Tasks and utility functions and classes for working with project documentation.
Looks up SectionedFiles relative to the basedir.
When called with a filename and an optional section, the Includer will:
If a cog object is provided at initialization, the text will be sent to the CogGenerator (cog.gen) rather than returned as a string.
You can pass in include_markers which is a dictionary that maps file extensions to the single line comment character for that file type. If there is an include marker available, then output like:
# section ‘sectionname’ from ‘file.py’
There are some default include markers. If you don’t pass in anything, no include markers will be displayed. If you pass in an empty dictionary, the default ones will be displayed.
Loads a file into memory and keeps track of all of the sections found in the file. Sections are started with a line that looks like this:
[[[section SECTIONNAME]]]
Anything else can appear on the line outside of the brackets (so if you’re in a source code file, you can put the section marker in a comment). The entire lines containing the section markers are not included when you request the text from the file.
An end of section marker looks like this:
[[[endsection]]]
Sections can be nested. If you do nest sections, you will use dotted notation to refer to the inner sections. For example, a “dessert” section within an “order” section would be referred to as “order.dessert”.
The SectionedFile provides dictionary-style access to the sections. If you have a SectionedFile named ‘sf’, sf[sectionname] will give you back a string of that section of the file, including any inner sections. There won’t be any section markers in that string.
You can get the text of the whole file via the all property (for example, sf.all).

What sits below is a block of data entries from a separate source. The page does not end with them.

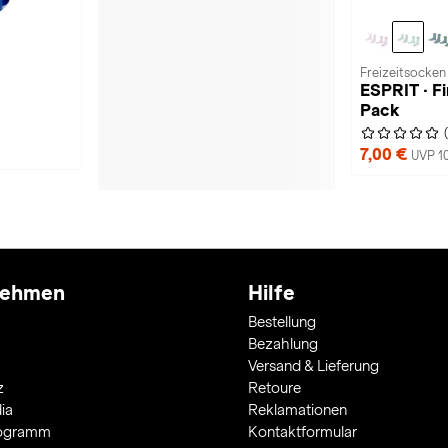
Freizeitsocken 
ESPRIT · Fin
Pack
7,00 €
UVP 1
nehmen
Hilfe
Bestellung
Bezahlung
Versand & Lieferung
z
Retoure
ia
Reklamationen
rogramm
Kontaktformular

Section names must be unique across the file, but inner section names are kept track of by the full dotted name. So you can have a “dessert” section that is contained within two different outer sections.
Ending a section without starting one or ending the file without ending a section will yield BuildFailures.
Property to get access to the whole file.
Runs the cog code generator against the files matching your specification. By default, cog will run against any .rst files in your Sphinx document root. Full documentation for Cog is here:
http://nedbatchelder.com/code/cog/
In a nutshell, you put blocks in your file that look like this:
[[[cog cog.outl(“Hi there!”) ]]] [[[end]]]
Cog will replace the space between ]]] and [[[end]]] with the generated output. In this case, Hi there!
Here are the options available for the cog task. These are looked up in the ‘cog’ options section by default. The ‘sphinx’ option set is also searched.
If you have external files to include in your documentation, setting includedir to the root of those files will put a paver.doctools.Includer in your Cog namespace as ‘include’. This lets you easily include files and sections of files. Here’s an example usage:
[[[cog include('filename_under_includedir.py', 'mysection')]]]
[[[end]]]
Dictionary mapping file extensions to the single line comment marker for that file. There are some defaults. For example, ‘py’ maps to ‘# ‘. If there is a known include marker for a given file, then a comment will be displayed along the lines of:
# section ‘SECTIONNAME’ in file ‘foo.py’
If this option is not set, these lines will not be displayed at all. If this option is set to an empty dictionary, the default include markers will be displayed. You can also pass in your own extension -> include marker settings.
Clean (delete) the built docs. Specifically, this deletes the build directory under the docroot. See the html task for the options list.
Build HTML documentation using Sphinx. This uses the following options in a “sphinx” section of the options.
Remove the Cog generated code from files. Often, you will want to do this before committing code under source control, because you don’t generally want generated code in your version control system.